DATASET RECORDS.
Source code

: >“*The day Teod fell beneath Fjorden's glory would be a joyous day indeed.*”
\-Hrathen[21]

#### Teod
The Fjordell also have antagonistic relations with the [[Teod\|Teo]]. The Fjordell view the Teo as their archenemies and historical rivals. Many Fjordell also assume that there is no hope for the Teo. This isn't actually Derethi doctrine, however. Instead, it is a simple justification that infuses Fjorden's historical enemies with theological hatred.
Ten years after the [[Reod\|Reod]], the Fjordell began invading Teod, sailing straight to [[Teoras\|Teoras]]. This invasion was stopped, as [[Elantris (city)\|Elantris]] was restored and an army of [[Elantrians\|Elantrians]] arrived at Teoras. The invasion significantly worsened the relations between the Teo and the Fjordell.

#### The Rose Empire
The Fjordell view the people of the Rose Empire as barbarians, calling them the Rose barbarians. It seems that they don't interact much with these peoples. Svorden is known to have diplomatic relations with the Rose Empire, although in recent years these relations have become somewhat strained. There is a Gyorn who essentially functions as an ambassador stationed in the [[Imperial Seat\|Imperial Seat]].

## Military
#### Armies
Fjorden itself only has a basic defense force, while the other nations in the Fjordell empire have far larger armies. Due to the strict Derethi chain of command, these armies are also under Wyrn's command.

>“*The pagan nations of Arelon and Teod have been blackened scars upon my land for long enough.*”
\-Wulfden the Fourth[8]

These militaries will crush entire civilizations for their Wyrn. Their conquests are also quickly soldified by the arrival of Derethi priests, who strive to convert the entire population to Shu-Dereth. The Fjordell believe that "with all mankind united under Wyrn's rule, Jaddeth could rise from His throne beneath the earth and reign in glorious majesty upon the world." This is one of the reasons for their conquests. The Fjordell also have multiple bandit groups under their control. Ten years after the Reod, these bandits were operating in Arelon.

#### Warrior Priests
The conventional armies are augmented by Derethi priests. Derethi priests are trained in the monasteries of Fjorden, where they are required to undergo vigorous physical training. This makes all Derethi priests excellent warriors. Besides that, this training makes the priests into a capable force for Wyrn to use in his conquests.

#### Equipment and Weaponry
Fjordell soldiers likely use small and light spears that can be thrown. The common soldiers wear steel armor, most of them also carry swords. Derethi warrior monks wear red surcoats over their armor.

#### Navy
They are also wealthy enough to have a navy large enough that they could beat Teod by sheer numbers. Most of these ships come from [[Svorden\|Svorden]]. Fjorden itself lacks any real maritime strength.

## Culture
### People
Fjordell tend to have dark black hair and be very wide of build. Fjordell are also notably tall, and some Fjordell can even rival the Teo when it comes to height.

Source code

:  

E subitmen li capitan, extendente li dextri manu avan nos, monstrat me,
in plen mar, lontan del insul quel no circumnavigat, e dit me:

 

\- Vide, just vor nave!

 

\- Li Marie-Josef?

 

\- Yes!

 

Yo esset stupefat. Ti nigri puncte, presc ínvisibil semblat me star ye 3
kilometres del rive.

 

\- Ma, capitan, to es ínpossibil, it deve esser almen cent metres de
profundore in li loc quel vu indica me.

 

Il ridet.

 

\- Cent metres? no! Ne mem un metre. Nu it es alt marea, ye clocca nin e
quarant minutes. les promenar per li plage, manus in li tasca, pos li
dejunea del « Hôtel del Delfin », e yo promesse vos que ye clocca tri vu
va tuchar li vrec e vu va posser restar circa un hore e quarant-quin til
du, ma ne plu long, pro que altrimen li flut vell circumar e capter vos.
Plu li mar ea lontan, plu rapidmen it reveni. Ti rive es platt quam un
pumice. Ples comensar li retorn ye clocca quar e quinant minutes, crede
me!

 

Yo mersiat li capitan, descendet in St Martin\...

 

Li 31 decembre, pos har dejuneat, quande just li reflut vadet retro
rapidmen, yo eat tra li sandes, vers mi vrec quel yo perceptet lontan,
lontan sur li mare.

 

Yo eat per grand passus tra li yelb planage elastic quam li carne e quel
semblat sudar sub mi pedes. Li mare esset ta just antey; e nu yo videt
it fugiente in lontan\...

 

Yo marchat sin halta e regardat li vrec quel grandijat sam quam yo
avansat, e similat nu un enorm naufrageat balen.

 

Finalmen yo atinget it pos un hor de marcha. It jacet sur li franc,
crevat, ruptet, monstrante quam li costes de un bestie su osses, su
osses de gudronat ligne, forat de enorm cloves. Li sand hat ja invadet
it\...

AIM OF THE EXERCISE. An exact, complete copy of the lines above from the one with "du, ma ne plu" through the one with "Li 31 decembre, pos" is the whole answer.

REPLY.
du, ma ne plu long, pro que altrimen li flut vell circumar e capter vos.
Plu li mar ea lontan, plu rapidmen it reveni. Ti rive es platt quam un
pumice. Ples comensar li retorn ye clocca quar e quinant minutes, crede
me!

 

Yo mersiat li capitan, descendet in St Martin\...

 

Li 31 decembre, pos har dejuneat, quande just li reflut vadet retro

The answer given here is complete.